## YOUR OBJECTIVE
Reproduce each entry exactly as it reads. Leave the images out.

========================================================================

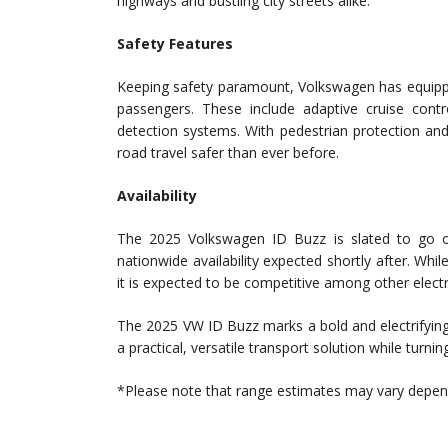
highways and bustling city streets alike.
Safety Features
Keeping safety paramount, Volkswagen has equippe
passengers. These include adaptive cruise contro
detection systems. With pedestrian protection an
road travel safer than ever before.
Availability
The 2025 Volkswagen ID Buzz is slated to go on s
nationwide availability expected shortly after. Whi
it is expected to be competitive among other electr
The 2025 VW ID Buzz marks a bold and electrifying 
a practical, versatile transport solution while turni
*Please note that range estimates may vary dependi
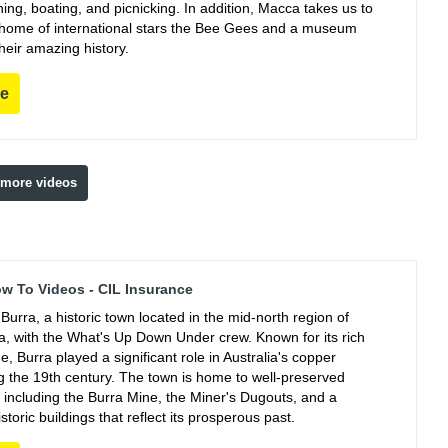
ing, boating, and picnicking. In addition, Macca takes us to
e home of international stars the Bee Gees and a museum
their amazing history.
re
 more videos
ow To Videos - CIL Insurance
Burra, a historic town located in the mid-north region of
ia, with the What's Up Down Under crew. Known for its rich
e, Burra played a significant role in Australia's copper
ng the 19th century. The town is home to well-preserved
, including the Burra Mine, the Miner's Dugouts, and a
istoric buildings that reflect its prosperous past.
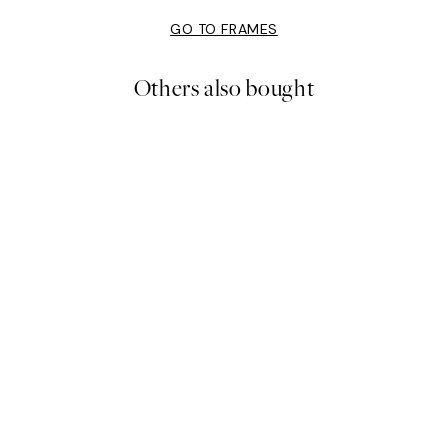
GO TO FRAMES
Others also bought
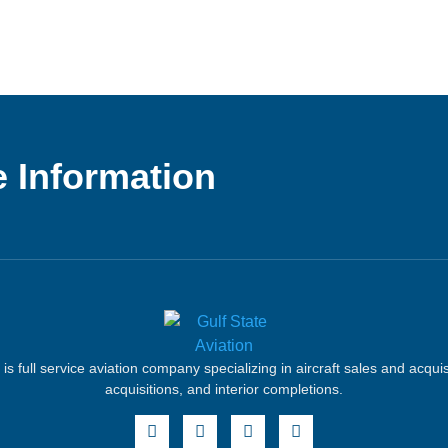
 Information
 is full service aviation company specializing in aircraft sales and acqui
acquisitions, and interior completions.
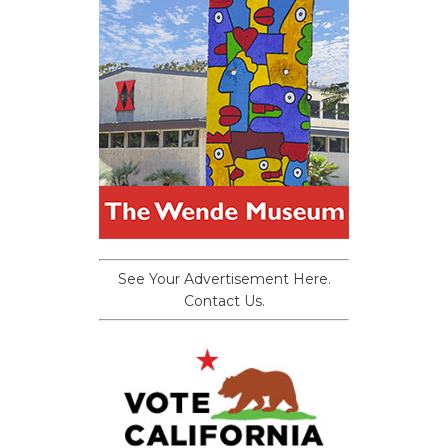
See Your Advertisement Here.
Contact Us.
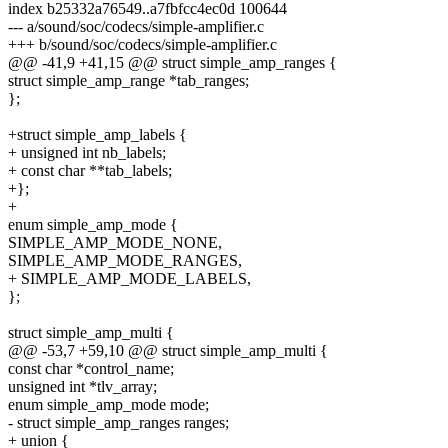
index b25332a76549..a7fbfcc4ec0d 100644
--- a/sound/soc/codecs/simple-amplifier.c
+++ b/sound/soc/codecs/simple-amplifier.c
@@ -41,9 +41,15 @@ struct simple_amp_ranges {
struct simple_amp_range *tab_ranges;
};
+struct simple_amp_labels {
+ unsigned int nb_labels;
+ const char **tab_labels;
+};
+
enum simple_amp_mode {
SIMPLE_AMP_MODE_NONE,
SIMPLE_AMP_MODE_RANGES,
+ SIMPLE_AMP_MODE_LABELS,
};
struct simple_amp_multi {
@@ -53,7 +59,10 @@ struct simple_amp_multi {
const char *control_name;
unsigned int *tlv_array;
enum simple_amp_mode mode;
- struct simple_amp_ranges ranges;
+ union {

========================================================================

## RESPONSE BELOW
highways and bustling city streets alike.
Safety Features
Keeping safety paramount, Volkswagen has equippe
passengers. These include adaptive cruise contro
detection systems. With pedestrian protection an
road travel safer than ever before.
Availability
The 2025 Volkswagen ID Buzz is slated to go on s
nationwide availability expected shortly after. Whi
it is expected to be competitive among other electr
The 2025 VW ID Buzz marks a bold and electrifying 
a practical, versatile transport solution while turni
*Please note that range estimates may vary dependi
ing, boating, and picnicking. In addition, Macca takes us to
e home of international stars the Bee Gees and a museum
their amazing history.
re
 more videos
ow To Videos - CIL Insurance
Burra, a historic town located in the mid-north region of
ia, with the What's Up Down Under crew. Known for its rich
e, Burra played a significant role in Australia's copper
ng the 19th century. The town is home to well-preserved
, including the Burra Mine, the Miner's Dugouts, and a
istoric buildings that reflect its prosperous past.
GO TO FRAMES
Others also bought
 Information
 is full service aviation company specializing in aircraft sales and acqui
acquisitions, and interior completions.
See Your Advertisement Here.
Contact Us.
index b25332a76549..a7fbfcc4ec0d 100644
--- a/sound/soc/codecs/simple-amplifier.c
+++ b/sound/soc/codecs/simple-amplifier.c
@@ -41,9 +41,15 @@ struct simple_amp_ranges {
struct simple_amp_range *tab_ranges;
};
+struct simple_amp_labels {
+ unsigned int nb_labels;
+ const char **tab_labels;
+};
+
enum simple_amp_mode {
SIMPLE_AMP_MODE_NONE,
SIMPLE_AMP_MODE_RANGES,
+ SIMPLE_AMP_MODE_LABELS,
};
struct simple_amp_multi {
@@ -53,7 +59,10 @@ struct simple_amp_multi {
const char *control_name;
unsigned int *tlv_array;
enum simple_amp_mode mode;
- struct simple_amp_ranges ranges;
+ union {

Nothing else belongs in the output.